AWK statement inside a git alias

2019-07-22 13:14发布

问题:

I'm trying to create a git alias to print all pull requests from the log, in a specific format. However I'm having issues with AWK to remove double spaces.

This is the output from git log using this command: git log --merges --grep="pull request" --pretty=format:"[%h] %s %b" [SHA]..HEAD

[5c420cb] Merge pull request #001 from repo_name/branch_name Pull request title

Piping with the following AWK command I was able to print it as I wanted: awk '{$2=$3=$4=$6=$7=""; gsub(/ +/," ",$0); $2=$2 ":"; print}'

[5c420cb] #001: Pull request title

However, glueing everything in the git alias

[alias]
    release = !"git log --merges --grep=\"pull request\" --pretty=format:\"[%h] %s %b\" $1..HEAD | awk '{$2=$3=$4=$6=$7=\\\"\\\";gsub(/ +/,\\\" \\\",$0);$2=$2 \\\":\\\";print}'"

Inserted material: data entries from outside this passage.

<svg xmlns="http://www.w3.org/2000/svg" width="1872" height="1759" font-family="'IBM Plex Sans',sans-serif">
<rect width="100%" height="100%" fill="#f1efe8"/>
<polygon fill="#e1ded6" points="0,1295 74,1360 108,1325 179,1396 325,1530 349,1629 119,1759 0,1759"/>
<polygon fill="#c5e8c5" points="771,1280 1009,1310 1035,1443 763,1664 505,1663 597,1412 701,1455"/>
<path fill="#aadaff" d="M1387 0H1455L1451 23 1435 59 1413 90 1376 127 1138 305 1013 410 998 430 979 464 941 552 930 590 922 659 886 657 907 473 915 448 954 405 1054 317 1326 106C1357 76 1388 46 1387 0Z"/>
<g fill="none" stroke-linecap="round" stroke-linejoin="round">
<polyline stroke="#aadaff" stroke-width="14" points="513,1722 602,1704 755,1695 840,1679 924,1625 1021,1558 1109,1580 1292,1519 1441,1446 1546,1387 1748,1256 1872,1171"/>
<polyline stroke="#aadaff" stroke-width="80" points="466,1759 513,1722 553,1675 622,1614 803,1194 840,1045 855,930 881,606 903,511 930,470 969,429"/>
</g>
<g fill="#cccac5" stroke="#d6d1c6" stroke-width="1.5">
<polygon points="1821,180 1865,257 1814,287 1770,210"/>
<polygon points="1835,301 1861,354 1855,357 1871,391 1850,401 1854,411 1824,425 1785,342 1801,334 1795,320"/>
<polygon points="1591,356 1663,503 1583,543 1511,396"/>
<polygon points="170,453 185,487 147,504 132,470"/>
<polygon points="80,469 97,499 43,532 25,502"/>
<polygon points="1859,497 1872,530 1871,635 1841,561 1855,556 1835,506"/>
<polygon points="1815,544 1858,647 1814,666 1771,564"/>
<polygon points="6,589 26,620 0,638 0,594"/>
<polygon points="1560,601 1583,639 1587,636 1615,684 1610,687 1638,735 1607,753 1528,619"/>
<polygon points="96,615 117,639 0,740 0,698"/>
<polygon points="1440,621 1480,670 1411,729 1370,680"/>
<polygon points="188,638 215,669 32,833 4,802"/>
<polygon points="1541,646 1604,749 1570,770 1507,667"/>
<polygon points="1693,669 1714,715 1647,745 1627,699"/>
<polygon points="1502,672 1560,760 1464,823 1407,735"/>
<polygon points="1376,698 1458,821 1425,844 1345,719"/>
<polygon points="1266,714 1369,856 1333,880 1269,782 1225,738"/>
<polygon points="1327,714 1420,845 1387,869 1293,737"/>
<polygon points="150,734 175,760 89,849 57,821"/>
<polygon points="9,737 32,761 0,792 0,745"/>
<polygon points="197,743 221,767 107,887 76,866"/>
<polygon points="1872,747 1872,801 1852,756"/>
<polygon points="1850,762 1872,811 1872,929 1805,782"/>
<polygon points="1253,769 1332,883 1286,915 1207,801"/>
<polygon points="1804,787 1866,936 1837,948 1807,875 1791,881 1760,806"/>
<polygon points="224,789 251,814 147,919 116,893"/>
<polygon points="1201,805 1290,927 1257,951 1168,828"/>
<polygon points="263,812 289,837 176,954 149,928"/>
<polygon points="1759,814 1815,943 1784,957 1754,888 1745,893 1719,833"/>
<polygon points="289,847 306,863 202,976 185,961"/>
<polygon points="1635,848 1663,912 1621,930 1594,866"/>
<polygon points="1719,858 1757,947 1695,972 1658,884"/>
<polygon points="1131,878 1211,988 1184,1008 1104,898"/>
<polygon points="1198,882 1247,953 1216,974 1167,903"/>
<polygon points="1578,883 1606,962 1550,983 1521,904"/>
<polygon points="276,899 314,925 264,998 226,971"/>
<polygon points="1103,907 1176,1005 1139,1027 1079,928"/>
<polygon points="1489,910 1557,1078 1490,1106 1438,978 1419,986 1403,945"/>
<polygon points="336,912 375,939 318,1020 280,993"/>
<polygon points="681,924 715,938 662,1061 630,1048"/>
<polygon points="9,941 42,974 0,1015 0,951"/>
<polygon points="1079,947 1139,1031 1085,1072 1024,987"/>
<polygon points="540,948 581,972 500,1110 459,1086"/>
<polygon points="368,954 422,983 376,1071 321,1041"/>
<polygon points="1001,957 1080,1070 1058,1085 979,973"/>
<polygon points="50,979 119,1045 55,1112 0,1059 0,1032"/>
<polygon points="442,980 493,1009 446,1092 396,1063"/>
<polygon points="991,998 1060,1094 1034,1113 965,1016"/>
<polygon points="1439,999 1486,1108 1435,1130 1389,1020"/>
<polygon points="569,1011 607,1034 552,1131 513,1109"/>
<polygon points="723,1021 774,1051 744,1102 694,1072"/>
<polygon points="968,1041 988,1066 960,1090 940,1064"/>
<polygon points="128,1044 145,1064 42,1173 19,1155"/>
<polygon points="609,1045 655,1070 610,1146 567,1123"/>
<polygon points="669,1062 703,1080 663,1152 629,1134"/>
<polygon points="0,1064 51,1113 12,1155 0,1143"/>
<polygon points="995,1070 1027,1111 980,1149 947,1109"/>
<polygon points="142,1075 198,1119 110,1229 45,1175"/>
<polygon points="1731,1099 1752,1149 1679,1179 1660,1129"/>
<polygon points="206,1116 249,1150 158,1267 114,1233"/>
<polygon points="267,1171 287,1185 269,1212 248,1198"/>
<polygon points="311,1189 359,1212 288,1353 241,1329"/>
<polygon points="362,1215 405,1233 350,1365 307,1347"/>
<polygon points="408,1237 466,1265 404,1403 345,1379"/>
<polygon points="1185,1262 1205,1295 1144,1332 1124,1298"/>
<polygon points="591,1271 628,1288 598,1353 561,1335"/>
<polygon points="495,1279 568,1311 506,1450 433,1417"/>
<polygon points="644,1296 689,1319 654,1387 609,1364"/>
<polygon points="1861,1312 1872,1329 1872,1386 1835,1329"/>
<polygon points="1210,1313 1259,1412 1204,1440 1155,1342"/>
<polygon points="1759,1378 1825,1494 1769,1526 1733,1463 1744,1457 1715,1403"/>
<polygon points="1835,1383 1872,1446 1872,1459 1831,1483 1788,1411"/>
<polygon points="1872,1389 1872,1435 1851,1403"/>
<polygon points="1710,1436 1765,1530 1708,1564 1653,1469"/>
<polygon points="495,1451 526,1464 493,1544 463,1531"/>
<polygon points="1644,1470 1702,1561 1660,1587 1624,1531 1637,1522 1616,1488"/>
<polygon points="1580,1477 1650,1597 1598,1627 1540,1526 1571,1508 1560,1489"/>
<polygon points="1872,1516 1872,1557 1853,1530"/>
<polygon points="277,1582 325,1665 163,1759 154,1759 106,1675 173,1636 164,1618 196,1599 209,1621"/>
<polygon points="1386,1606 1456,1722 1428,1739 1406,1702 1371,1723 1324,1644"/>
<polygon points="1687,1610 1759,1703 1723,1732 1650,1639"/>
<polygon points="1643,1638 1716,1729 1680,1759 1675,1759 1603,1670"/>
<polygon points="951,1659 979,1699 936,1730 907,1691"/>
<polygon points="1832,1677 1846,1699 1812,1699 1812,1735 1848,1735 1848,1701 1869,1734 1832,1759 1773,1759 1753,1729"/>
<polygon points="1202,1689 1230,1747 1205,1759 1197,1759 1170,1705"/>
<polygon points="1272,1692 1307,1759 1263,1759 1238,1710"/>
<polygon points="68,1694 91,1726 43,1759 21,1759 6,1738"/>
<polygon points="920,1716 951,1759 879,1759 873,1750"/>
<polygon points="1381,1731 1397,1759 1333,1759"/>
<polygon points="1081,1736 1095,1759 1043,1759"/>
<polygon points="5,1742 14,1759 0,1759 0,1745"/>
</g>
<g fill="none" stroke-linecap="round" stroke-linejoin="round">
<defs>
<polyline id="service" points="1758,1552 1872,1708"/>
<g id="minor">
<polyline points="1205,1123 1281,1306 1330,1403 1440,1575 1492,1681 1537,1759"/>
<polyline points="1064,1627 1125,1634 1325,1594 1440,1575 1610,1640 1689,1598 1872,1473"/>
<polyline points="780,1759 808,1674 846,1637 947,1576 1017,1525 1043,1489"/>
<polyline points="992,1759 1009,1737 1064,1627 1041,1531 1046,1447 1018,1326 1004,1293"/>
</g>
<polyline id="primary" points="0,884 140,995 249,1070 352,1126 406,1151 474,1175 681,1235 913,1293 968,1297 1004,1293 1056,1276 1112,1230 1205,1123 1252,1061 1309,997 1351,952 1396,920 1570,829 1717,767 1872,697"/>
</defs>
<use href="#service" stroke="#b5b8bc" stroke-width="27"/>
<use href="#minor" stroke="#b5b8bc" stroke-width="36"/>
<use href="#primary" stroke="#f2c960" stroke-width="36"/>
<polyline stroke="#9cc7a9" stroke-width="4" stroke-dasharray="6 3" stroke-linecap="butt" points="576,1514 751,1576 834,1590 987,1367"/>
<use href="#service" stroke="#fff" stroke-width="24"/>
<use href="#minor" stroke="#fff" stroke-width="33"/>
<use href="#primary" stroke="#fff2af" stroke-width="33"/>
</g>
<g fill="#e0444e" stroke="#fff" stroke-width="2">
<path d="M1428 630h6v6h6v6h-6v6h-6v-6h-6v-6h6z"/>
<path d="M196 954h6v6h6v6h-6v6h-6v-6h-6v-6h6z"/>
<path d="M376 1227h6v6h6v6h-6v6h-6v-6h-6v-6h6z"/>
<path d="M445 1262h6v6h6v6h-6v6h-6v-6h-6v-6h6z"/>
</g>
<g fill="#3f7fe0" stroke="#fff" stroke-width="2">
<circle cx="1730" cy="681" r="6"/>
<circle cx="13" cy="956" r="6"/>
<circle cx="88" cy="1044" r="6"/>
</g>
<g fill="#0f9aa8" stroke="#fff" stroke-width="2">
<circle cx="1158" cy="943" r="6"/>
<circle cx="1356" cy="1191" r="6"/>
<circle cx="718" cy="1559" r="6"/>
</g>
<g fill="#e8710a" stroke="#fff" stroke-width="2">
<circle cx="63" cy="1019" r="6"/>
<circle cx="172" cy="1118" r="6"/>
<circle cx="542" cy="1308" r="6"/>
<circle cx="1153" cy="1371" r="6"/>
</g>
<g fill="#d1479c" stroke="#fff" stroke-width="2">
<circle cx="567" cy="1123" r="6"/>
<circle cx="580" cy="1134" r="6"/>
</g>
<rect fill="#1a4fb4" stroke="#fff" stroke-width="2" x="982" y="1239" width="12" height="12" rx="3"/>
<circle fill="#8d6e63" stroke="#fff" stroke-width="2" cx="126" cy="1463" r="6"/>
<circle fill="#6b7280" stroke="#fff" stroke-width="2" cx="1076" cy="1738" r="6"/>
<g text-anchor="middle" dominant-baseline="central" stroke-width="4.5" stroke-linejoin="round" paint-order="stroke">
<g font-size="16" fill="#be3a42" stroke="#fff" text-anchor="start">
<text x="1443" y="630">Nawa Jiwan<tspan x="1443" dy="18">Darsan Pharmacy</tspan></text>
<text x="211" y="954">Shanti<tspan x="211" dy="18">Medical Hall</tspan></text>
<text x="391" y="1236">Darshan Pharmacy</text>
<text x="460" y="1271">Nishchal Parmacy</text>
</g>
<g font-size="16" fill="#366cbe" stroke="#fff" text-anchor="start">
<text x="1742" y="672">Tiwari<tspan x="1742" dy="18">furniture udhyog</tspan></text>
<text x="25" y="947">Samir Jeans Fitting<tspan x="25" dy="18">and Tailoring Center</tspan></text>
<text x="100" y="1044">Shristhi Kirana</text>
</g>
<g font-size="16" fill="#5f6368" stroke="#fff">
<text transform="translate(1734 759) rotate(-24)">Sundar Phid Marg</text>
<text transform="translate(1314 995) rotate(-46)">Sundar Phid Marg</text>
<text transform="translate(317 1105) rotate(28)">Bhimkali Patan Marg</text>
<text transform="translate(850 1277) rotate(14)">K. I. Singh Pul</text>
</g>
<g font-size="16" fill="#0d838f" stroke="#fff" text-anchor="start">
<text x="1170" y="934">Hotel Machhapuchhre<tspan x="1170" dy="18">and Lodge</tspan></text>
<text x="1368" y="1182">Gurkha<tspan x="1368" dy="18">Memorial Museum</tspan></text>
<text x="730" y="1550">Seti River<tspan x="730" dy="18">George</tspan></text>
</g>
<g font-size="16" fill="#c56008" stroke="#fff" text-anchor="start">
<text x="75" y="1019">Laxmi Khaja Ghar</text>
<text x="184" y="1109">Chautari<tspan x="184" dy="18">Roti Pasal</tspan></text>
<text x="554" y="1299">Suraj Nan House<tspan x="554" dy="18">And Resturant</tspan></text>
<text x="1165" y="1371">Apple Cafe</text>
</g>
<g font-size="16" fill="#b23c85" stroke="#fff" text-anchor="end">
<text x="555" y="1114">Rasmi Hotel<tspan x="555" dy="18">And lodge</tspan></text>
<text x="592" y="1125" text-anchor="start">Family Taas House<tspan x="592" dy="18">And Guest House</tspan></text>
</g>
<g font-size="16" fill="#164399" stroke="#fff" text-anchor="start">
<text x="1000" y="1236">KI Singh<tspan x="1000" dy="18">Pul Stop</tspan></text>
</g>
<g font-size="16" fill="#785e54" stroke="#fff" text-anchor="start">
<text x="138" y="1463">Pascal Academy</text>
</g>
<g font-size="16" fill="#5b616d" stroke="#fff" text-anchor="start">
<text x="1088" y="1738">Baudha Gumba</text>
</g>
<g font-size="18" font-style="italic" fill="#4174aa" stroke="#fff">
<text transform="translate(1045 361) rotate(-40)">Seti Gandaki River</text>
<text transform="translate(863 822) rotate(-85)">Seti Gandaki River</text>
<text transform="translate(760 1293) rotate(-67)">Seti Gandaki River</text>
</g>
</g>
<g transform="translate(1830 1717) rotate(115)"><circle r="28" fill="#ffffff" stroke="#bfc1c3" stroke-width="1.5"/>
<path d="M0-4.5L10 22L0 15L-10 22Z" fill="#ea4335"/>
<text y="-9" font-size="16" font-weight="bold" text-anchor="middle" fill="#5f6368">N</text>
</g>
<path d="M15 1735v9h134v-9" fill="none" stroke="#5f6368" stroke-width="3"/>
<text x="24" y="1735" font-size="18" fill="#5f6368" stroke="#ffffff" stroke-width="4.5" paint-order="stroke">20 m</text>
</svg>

AWK prints that the [SHA] is not a file:

$ git release SHA
awk: can't open file SHA
 source line number 1

What could be wrong? I'm open to use other tools like sed, cut or even a bash function inside the alias.

I'm under OS X Mavericks.

回答1:

When git calls your alias it sticks your arguments on the end of the command and runs it.

With your alias that turns in to (manually dequoted so ignore quoting errors):

git log --merges --grep="pull request" --pretty=format:"[%h] %s %b" $1..HEAD | awk '{$2=$3=$4=$6=$7=\\"\\";gsub(/ +/,\\" \\",$0);$2=$2 \\":\\";print}' SHA

At which point $1 expands to nothing, git sees ..HEAD (which is perfectly reasonable).

awk sees an argument of SHA which doesn't exist and triggers the error (and causes it to ignore stdin).

You need to wrap the pipeline in a "shell script".

release = "!bash -c 'git log --merges --grep=\"pull request\" --pretty=format:\"[%h] %s %b\" $1..HEAD | awk \"{\\$2=\\$3=\\$4=\\$6=\\$7=\\\"\\\";gsub(/ +/,\\\" \\\",\\$0);\\$2=\\$2 \\\":\\\";print}\"' -"

It might be possible to do that in a way that has less horrible quoting but that's the format that's worked for me so I've stuck with it.

The - argument there at the end is to fill the $0 argument to that shell so positional arguments work the way people expect them to.